[Saved entries]
BEGIN

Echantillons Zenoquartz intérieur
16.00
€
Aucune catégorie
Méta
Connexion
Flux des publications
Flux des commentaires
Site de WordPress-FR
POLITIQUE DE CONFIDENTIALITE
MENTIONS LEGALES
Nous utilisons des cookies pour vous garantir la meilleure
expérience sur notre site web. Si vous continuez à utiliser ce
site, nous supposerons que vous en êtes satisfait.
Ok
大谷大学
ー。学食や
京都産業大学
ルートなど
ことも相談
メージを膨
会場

END
BEGIN

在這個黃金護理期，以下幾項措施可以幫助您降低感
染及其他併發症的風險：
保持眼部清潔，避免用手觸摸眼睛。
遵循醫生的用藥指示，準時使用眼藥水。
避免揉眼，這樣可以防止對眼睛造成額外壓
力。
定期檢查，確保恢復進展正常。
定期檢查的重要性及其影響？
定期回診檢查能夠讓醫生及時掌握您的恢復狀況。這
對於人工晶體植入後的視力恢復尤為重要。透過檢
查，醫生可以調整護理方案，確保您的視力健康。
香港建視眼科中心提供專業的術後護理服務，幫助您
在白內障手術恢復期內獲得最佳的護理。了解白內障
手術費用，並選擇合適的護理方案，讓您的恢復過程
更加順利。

END

**Exercise requirements:**
When a line in the records contains the string "vous", it counts; state how many lines count, with no other words.

**Result of this task:**
3